I'm trying to parse string in the following format (EBNF, I hope this is right) in PHP:
<exp>      ::= <base>[{<modifier>["!"]"("<exp>")"}]
<base>     ::= <role>[{<modifier><role>}]
<modifier> ::= "&" | "|"
<role>     ::= ["!"]<str>[","<str>]
Where <str> is any string that would pass [a-zA-Z0-9\-]+
The following are example of patterns that would have to be parsed:
token1
token1&token2
token1|(token2&!token3)
(token1&token2)|(token3&(token4|(!token5,12&token6)))
!(token1&token2|(token3&!token4))|token5,12
I am trying to write a RegEx pattern that would always give me four groups:
- The left-most <expression>. From the above example this would be:- token1
- token1
- token1
- token1&token2
- token1&token2|(token3&!token4)
 
- If ["!"]was present. I.e.- null
- null
- null
- null
- !
 
- The <modifier>for the next<expression>(if any).

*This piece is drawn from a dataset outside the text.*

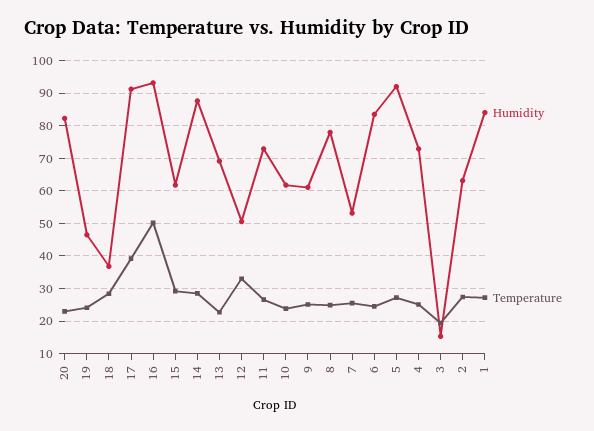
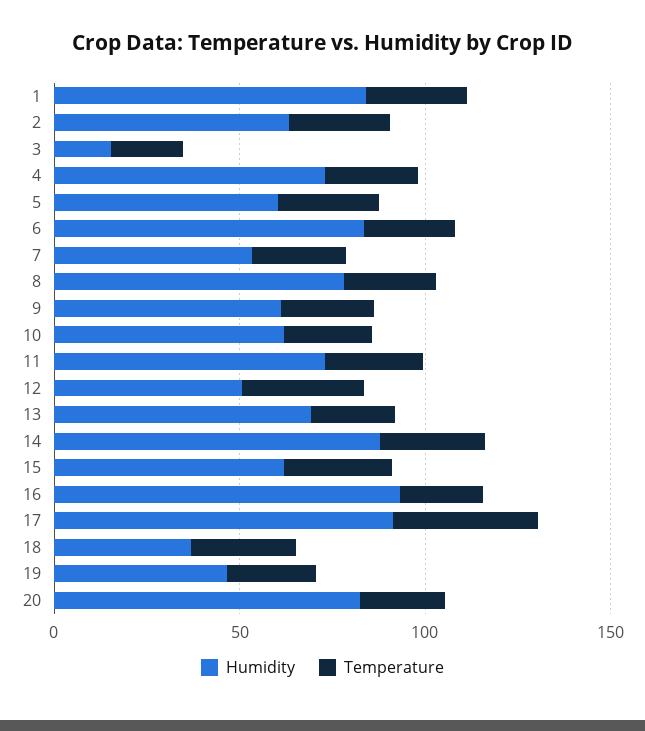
Temperature, 16: 50 -> 20
Humidity, 5: 92 -> 60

This would be:- null
- &
- |
- |
- |
 
- The remaining of the pattern.
- null
- token2
- token2&!token3
- token3&(token4|(!token5,12&token6))
- token5,12
 
I can parse this provided that the first expression doesn't contain any <modifier>s. 
^\(?(!?)([a-zA-Z0-9\-]+)\)?([&|]?)(.*)$
I am stuck at this point. I have tried using lookarounds, however I can't figure out how to ensure that the group is captured when all brackets are balanced. Is this achievable with RegEx or do I need to write code using loops etc. to do this?